Disagree very strongly. Price going up may mean demand is exceeding supply. It may also mean someone wants to raise the price in preparation for quite some other intention and purpose. :devilish:
 
Sorry bramble, perhaps my wording wasn't great, TA isn't based on supply and demand, the premise of TA is based on supply and demand.

For prices to go up, demand must exceed supply, (I'm not talking about manipulation, manipluation can work to some extent, and can create random noise).

So TA simply looks at trying to predict when demand is likely to exceed supply, and vice versa so we can profit from the price change. Now how do you do this? Well that's the challenge! :)

The most obvious way is to look at when demand has started to exceed supply (prices rise) and go with it. (Trend Following)
 
CHARTING,
The graphical representation of a security on a PRICE & TIME axis.

TECHNICAL ANALYSIS
The adding to a basic chart of measurement constructs. These "measurements" may measure volume, volatility, etc.

From the BRAMBLE

But TA isn't based on supply & demand...

I would concur, and probably most would cite VOLUME as a "measurement" of supply & demand.

Volume is a record of the number of transactions within the timeframe measured.
Supply & Demand implies "intent", which is not what volume measures.

So, again from the BRAMBLE,

Disagree very strongly. Price going up may mean demand is exceeding supply. It may also mean someone wants to raise the price in preparation for quite some other intention and purpose.

And this is one important reason for the theory of "PROBABILITY" attached to a chart, or technical positions sinking into the mire of failure.

cheers d998
 
seesound said:
As I stated in the start, "the "unanticipated" part should as equally be good as be bad".
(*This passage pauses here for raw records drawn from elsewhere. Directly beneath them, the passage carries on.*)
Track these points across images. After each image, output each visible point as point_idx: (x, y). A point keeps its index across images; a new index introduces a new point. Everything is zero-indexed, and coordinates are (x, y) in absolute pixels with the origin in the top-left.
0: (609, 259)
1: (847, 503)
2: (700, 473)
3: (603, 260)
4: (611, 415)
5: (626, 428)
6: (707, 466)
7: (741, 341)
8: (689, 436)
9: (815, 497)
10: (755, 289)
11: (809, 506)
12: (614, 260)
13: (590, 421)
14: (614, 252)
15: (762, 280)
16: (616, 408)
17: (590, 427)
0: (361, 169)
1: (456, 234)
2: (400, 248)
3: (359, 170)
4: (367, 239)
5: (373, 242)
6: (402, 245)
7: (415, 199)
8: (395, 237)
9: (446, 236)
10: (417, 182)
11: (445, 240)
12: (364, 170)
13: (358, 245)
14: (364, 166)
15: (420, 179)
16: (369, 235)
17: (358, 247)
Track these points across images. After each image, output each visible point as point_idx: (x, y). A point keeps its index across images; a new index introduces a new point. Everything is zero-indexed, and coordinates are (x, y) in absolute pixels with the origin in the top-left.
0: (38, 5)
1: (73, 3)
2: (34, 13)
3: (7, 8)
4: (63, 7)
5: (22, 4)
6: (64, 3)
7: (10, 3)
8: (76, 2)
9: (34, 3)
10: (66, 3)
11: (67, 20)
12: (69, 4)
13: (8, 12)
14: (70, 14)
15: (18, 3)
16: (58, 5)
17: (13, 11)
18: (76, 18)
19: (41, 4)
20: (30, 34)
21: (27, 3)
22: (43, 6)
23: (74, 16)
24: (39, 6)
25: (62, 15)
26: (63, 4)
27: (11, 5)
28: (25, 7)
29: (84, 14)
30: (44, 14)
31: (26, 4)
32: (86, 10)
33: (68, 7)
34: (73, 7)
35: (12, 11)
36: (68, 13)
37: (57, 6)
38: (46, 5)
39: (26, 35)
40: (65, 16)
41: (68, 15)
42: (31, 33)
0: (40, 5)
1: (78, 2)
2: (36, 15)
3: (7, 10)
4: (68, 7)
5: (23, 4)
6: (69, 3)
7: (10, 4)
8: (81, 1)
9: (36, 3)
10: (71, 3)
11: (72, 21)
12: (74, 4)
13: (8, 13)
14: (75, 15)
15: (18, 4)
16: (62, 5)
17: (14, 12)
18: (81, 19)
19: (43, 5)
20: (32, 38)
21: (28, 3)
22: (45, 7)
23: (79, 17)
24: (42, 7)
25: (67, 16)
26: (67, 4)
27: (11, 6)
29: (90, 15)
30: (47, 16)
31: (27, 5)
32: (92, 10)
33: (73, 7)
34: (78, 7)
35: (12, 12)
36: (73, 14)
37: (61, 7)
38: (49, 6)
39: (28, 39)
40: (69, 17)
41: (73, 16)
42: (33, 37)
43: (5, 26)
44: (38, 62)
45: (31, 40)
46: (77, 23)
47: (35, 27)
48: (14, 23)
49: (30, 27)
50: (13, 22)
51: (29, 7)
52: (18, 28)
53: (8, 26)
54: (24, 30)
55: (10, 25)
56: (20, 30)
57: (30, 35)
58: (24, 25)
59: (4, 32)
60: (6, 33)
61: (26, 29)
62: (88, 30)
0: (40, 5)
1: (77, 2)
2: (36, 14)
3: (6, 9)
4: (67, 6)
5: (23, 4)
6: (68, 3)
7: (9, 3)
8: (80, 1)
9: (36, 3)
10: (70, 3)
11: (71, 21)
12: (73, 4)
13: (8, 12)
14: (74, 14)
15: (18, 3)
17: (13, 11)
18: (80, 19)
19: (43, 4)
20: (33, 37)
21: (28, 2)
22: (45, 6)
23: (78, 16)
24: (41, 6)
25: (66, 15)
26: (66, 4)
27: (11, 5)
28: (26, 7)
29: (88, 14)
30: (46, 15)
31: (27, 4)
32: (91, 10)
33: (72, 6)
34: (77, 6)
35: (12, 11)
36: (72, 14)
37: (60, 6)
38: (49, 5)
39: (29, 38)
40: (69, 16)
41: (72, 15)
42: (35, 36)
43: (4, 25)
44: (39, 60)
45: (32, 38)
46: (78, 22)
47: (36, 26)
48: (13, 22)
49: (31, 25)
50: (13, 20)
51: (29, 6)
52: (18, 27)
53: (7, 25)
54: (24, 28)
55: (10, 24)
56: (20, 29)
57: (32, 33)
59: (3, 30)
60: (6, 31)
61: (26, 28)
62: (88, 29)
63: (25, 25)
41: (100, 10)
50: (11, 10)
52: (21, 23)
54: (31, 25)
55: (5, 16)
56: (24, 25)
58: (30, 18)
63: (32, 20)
"Should" be. And you are wise to stand aside during announcement times if its not part of trading plan. It also helpful to keep in mind that some instruments (stocks) have special rules (you can only sell on an uptick - or if you already own the stock) that are supposed to take some of the sting out of these unanticipated events. Of course all they really do is delay the sting. Some would argue these uptick and circuit breaker rules actually make things worse, because they increase the time anxiety factor..

JO
 
Effkay said:
Sorry bramble, perhaps my wording wasn't great, TA isn't based on supply and demand, the premise of TA is based on supply and demand.

For prices to go up, demand must exceed supply, (I'm not talking about manipulation, manipluation can work to some extent, and can create random noise).
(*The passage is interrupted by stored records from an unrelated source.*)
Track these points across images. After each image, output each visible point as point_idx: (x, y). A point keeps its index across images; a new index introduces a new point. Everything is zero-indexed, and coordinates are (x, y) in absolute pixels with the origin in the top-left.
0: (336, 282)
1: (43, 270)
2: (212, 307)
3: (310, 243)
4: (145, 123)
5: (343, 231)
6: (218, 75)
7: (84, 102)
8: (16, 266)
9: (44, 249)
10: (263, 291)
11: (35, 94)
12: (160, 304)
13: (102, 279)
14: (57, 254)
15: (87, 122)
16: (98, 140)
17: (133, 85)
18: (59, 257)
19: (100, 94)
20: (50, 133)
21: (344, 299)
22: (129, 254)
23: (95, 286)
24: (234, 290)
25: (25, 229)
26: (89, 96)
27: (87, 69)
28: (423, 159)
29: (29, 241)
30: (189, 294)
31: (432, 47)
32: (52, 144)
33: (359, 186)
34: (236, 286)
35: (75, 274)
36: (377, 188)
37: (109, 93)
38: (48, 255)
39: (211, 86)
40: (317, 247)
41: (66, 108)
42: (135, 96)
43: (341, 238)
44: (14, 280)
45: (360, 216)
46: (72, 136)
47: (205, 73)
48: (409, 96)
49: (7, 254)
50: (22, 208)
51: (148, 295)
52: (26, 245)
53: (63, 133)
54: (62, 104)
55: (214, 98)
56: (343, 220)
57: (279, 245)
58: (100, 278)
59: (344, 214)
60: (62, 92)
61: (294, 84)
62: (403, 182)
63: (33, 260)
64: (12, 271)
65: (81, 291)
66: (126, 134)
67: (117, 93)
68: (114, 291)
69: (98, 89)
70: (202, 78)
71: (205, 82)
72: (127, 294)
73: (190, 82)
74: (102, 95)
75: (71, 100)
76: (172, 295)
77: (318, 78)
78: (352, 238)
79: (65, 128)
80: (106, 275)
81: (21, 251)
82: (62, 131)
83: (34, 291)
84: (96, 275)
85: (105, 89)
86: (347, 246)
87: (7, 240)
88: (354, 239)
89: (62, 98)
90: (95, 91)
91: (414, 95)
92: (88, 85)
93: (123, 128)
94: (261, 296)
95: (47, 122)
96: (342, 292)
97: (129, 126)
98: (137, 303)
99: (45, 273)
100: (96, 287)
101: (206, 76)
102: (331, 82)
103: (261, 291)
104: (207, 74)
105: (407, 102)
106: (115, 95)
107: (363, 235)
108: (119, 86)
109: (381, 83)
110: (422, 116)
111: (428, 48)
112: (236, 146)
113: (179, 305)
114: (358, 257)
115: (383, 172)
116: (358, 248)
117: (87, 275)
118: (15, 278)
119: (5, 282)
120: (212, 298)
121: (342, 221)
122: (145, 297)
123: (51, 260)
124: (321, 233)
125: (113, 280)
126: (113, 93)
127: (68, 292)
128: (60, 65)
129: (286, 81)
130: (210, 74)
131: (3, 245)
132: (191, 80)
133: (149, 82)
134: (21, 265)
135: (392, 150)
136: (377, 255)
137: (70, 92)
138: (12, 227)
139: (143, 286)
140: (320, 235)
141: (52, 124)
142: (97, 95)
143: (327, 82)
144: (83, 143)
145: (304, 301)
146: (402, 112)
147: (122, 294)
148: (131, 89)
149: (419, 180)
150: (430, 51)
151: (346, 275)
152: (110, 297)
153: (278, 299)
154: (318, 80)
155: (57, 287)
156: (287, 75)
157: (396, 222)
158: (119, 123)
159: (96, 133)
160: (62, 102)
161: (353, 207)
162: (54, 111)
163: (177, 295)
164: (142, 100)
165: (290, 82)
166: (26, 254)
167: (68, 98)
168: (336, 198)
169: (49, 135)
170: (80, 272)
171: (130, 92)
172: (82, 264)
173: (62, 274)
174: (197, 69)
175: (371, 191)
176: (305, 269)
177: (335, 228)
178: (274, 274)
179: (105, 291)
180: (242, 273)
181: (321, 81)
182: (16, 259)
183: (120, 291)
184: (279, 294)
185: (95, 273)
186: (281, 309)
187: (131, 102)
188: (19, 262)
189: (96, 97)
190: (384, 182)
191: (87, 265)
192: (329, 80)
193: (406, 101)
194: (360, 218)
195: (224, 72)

So TA simply looks at trying to predict when demand is likely to exceed supply, and vice versa so we can profit from the price change. Now how do you do this? Well that's the challenge! :)

The most obvious way is to look at when demand has started to exceed supply (prices rise) and go with it. (Trend Following)
I was about to leap in and argue with bramble but then I realised that he had underlined "based" so I found myself in agreement with him. So instead I find myself disagreeing the Effkay's clarification. Hmmm, argumentative this morning :)

Effkay, I don't think that even the premise of TA has to be based on supply on demand. The reality of TA is that it uses historical prices, volumes and related activity to predict something about the future that may or may not be based on supply and demand principles. I think that you can usually use as supply/demand frame to explain what is happening under longer term market moves and that understanding s/d can help you select valid repititions to trade but they are not necessary to TA. All that is necessary is repetitive patterns that can be traded to extract money.